Sekhmet

Sekhmet is the Goddess of destruction, plagues and healing. She is often portrayed as a woman wearing a red dress with the head of a lioness, wearing a sun disc circled by a cobra on her head. Amulets depict her usually standing, holding a papyrus-shaped scepter. She is also addressed as the solar goddess. The “book of dead” has references of Sekhmet as a creative and a destructive force.

The story of Sekhmet is an interesting one. When the Sun God – Ra, her father decided to destroy mankind due to their disobedience and crime, he created Sekhmet who created havoc on earth, drinking blood of the dead and the dying. Ra realized he had made a mistake as Sekhmet was unstoppable, he planned and got the local people to brew some beer, dye it red and then pour it on the ground to pacify her blood thirst. 7000 jars of red beer was poured in the quite hours of the night when Sekhmet was sleeping.

The next day, when Sekhmet woke up, she thought the beer was blood, and drank it and got intoxicated and eventually stopped her killings. People today relate this to the flooding of Nile when it turns red due to silt and it is believed that Sekhmet swallows the river to keep it from destroying Egypt. She is also called the protector of the Ma’at.

Sekhmet is also said to breathe fire. Egyptians compare her fiery breath to the hot winds of the desert. Bastet who is the cat-headed goddess is considered as the gentle counterpart to the lion-headed Sekhmet whose uncontrollable temper was feared by all.

Celebrations and sacrifices are often offered to the Goddess to appease her after the war and end the destruction. She is considered as the angry manifestation of her father Ra’s power and her famous epithet is “the one before whom evil trembles”.  She is also considered as the goddess of strategy. While her dark and furious side may bring disease and plague to those who wrong her, she is also a master of the art of medicine as she provides the cure to various ailments she may have brought to humankind.
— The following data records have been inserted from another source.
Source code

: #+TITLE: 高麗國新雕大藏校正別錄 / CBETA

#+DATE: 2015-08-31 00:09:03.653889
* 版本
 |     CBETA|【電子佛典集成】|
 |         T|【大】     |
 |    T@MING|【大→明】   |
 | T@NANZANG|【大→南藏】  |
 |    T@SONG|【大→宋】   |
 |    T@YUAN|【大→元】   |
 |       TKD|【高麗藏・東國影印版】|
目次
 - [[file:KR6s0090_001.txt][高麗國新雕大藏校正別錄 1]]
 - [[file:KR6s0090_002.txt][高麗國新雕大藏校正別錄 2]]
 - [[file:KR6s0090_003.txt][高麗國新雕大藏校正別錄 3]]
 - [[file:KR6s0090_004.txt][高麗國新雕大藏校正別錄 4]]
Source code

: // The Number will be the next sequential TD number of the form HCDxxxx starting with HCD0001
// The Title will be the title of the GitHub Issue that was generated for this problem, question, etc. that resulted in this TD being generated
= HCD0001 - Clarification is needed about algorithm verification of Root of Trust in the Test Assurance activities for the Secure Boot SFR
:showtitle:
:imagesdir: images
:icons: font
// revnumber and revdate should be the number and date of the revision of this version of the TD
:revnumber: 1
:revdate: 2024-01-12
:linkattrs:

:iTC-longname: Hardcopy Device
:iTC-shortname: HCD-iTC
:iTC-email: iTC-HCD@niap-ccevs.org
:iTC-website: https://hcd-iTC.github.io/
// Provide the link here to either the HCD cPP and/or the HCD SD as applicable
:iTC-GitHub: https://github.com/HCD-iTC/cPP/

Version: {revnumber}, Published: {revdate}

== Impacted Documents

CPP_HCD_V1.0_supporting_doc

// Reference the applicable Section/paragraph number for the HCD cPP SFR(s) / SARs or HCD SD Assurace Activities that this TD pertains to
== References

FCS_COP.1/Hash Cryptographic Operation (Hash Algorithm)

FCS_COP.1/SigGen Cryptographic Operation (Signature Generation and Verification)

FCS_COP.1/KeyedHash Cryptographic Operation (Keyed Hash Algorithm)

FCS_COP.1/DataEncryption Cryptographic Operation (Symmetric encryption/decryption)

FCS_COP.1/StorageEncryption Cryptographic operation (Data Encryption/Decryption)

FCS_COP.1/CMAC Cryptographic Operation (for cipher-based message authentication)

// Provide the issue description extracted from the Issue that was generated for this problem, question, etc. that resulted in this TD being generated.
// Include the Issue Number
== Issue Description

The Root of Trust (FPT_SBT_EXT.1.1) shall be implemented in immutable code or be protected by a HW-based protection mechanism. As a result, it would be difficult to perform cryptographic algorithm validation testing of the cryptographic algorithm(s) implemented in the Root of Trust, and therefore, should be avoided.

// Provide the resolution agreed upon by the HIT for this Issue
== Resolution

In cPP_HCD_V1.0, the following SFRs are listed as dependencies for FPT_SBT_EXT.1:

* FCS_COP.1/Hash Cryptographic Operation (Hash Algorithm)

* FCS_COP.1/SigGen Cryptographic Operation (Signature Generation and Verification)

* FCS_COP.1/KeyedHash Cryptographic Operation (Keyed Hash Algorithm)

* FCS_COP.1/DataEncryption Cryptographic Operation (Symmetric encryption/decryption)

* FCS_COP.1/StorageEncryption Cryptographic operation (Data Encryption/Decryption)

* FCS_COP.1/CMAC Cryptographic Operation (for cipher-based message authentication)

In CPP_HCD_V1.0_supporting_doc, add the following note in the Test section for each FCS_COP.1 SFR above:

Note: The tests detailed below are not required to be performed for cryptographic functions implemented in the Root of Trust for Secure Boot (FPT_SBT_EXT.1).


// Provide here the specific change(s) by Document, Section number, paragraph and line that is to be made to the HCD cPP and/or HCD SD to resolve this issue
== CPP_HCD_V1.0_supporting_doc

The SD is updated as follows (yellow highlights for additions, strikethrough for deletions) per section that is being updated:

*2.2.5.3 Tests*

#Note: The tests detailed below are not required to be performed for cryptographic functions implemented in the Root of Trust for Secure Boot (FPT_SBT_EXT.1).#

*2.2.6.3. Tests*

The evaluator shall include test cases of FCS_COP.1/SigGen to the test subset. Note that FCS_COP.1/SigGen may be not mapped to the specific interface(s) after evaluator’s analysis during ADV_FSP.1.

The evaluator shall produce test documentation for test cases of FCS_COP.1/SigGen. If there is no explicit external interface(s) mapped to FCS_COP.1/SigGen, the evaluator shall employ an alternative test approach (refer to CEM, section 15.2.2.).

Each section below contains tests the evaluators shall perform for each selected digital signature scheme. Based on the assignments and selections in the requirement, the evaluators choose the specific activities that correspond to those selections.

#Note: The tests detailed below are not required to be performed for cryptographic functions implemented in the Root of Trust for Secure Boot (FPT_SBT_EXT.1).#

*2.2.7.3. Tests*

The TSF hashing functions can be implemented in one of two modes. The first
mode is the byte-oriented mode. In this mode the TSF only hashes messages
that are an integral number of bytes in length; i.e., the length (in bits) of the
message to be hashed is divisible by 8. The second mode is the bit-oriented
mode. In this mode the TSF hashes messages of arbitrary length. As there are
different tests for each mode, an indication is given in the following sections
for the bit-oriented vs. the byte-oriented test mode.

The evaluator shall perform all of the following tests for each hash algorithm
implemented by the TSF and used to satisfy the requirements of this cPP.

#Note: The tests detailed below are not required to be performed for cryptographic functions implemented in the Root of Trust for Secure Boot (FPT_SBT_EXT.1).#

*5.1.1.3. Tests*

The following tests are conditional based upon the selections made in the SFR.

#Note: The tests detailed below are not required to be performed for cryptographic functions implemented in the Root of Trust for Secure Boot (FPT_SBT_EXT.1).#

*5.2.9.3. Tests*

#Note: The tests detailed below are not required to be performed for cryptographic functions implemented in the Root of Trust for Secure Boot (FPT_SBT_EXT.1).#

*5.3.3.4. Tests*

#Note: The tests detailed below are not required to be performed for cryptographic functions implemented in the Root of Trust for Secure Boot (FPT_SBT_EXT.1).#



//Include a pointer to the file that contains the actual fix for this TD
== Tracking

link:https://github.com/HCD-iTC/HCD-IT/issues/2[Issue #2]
Egyptians in the olden days, looked up to Sekhmet as a curet for all their problems. In order to stay on their good side, they offered her food and drinks, music and burned incense. They would whisper their prayers into the ears of cat mummies before offering them to Sekhmet as it was believed that cats had a direct connection to her.

Sekhmet’s son Mahees was the patron of pharaohs and pyramid texts. This elevated Sekhmet in the Gods and Goddesses pantheon hierarchy. While Sekhmet protected the pharaohs and led them to war, she was the patron of physicians and healers and her priests and worshippers were skilled doctors.